In last week’s blog post, I talked about the importance of achieving cultural alignment within an organisation to support innovation adoption. The focus of that discussion was on how innovation and culture interact within an organisation, but there was a post on Forbes this week that highlights that this interaction occurs at a number of levels. And it’s no less important to the success of innovations in the market place.
The blog that highlighted this issue for me was entitled “VC/DC: The Accident-Prone Intersection of Innovation and Policy“. In that blog, Larry Downes highlights that Silicon Valley regularly ignores the impact of lawmakers in the development of innovations, leading to clashes between policy makers and innovators.
In my last post I pointed out that cultural change at the level of entire economies is an important factor affecting the transition from one type of technology to another. That is, innovations are usually part of a much broader ecosystem, including individuals, firms and institutions and policy makers and their attitudes to technological innovations can have a significant impact on the success of a new idea in the marketplace.
As Larry points out in his post, this is an issue that technology companies should be thinking about, but probably aren’t.
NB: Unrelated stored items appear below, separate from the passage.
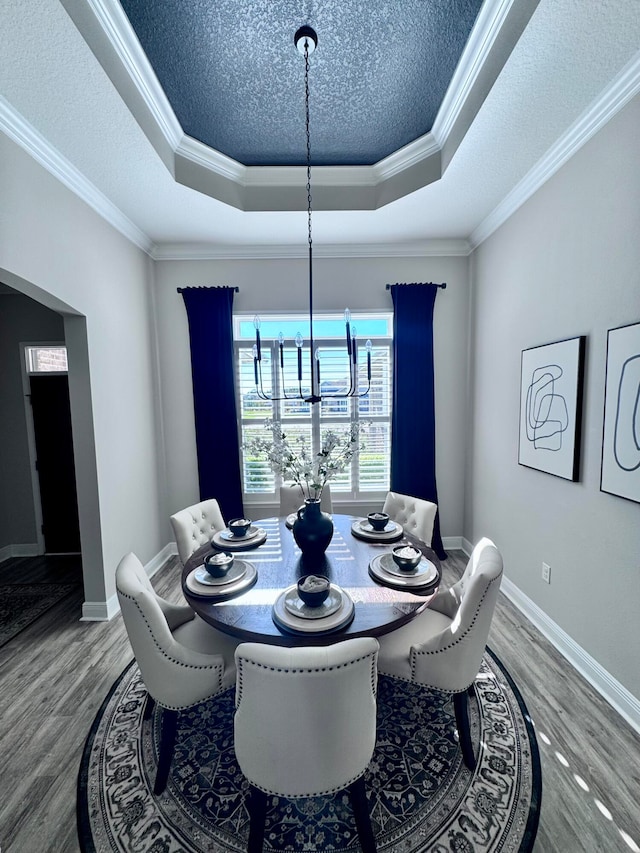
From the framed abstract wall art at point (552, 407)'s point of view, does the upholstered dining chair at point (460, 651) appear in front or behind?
in front

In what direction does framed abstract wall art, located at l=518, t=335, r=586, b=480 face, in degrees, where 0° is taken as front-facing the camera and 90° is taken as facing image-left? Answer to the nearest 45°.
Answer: approximately 45°

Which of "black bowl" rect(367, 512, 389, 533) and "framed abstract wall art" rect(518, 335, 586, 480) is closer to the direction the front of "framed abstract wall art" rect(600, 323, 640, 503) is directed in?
the black bowl

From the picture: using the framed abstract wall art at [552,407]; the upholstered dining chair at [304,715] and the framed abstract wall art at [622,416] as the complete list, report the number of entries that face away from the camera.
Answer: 1

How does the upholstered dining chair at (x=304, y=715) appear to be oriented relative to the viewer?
away from the camera

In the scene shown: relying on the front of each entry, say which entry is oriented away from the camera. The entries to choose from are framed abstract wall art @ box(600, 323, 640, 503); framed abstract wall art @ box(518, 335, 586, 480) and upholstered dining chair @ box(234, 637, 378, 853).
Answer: the upholstered dining chair

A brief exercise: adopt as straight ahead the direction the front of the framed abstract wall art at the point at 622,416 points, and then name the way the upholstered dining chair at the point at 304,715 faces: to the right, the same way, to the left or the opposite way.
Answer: to the right

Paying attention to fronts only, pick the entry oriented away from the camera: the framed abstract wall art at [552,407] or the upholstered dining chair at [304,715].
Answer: the upholstered dining chair

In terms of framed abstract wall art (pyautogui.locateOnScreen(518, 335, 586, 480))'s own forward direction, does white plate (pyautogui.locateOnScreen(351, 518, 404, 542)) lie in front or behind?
in front

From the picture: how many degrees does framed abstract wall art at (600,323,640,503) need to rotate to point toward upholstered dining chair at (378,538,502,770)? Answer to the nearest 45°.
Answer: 0° — it already faces it

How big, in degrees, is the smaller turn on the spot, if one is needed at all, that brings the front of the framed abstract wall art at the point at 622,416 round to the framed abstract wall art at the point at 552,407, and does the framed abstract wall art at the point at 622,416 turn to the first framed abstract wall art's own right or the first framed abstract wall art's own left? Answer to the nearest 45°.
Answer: approximately 90° to the first framed abstract wall art's own right

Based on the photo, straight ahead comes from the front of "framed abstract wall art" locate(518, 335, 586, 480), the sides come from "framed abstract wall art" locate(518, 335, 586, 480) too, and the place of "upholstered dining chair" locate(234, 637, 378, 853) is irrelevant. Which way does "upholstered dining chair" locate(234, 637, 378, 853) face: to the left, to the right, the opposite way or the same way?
to the right

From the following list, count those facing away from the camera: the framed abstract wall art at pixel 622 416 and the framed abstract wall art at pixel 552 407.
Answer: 0

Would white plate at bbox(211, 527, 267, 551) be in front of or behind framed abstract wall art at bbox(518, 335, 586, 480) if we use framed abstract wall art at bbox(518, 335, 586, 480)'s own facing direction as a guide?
in front
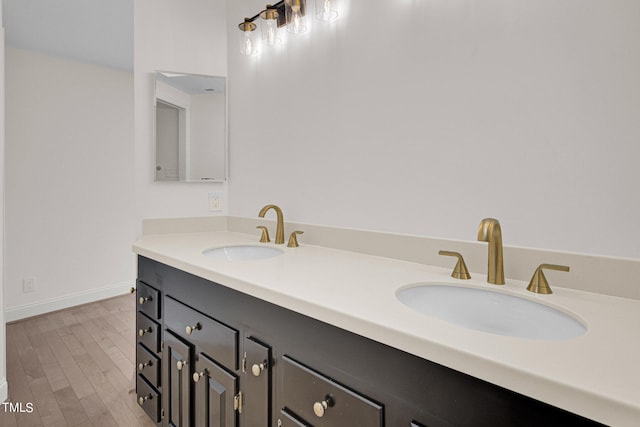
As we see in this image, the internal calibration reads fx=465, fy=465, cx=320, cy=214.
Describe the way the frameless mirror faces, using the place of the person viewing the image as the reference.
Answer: facing the viewer and to the right of the viewer

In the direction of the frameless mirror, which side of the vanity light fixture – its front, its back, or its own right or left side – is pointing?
right

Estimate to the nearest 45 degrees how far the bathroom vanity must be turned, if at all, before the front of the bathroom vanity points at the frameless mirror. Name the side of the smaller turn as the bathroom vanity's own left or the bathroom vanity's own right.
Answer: approximately 90° to the bathroom vanity's own right

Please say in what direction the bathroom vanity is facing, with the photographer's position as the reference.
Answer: facing the viewer and to the left of the viewer

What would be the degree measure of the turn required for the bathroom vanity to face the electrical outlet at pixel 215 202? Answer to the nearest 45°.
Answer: approximately 90° to its right

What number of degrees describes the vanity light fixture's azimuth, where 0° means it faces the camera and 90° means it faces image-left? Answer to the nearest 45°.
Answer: approximately 45°
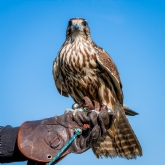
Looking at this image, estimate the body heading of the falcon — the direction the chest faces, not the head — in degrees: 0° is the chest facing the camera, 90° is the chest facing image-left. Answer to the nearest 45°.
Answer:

This comes across in a lot of the language used by innovators when they come up against regulatory barriers. The regulator either doesn’t understand the (obvious!) significance of the innovation, or they cling to outdated models and ideas by denying the innovation suitable changes to regulatory regimes. It’s an issue that companies like Uber are coming up against again and again as they expand their business around the world.
Generally speaking though, regulation reflects society’s view of what constitutes acceptable and unacceptable behavior in the marketplace. Changes to regulation therefore take place at much the same speed as more general attitudes in society; that is, pretty slowly. Perhaps the only thing that leads to rapid policy change are issues that are either catastrophic or abhorrent to the general public (for example, the global shift in policy on nuclear energy in the wake of the Fukushima Daiichi nuclear disaster). Even significant issues like climate change only result in a slow change to the policy landscape. So what hopes does an innovator have when asking for regulatory changes to support their idea?
Instead of railing against the injustice of current laws, innovators can influence the process by getting involved with policy makers early and often, as Uber is now doing in Washington. That can be difficult in a start up phase where resources are limited, but the long term payoffs can be significant. But it still takes time, and innovators shouldn’t expect rapid accommodation of their needs in policy instruments. And even if the regulator accepts the case for change, any alteration will reflect a negotiated position which lies somewhere between the extremes of what parities to the negotiation might like (though more likely at the end of the scale preferred by the regulator!).
This is all a consequence of the fact that technology evolves faster than social attitudes and expectation do. And when an innovation relies on social attitudes and expectation to change to support adoption, then the innovator has a problem. The best course of action is to understand these influences early in the development process and map out ways to deal with them – either through influencing the direction of development, by changing the innovation so it avoids the problem, or choosing markets where a different set of cultural forces help rather than hinder adoption. Or a combination of all three.
If more entrepreneurs and innovators took this approach, then the intersection of innovation and policy might not be as accident prone as it seems at the moment.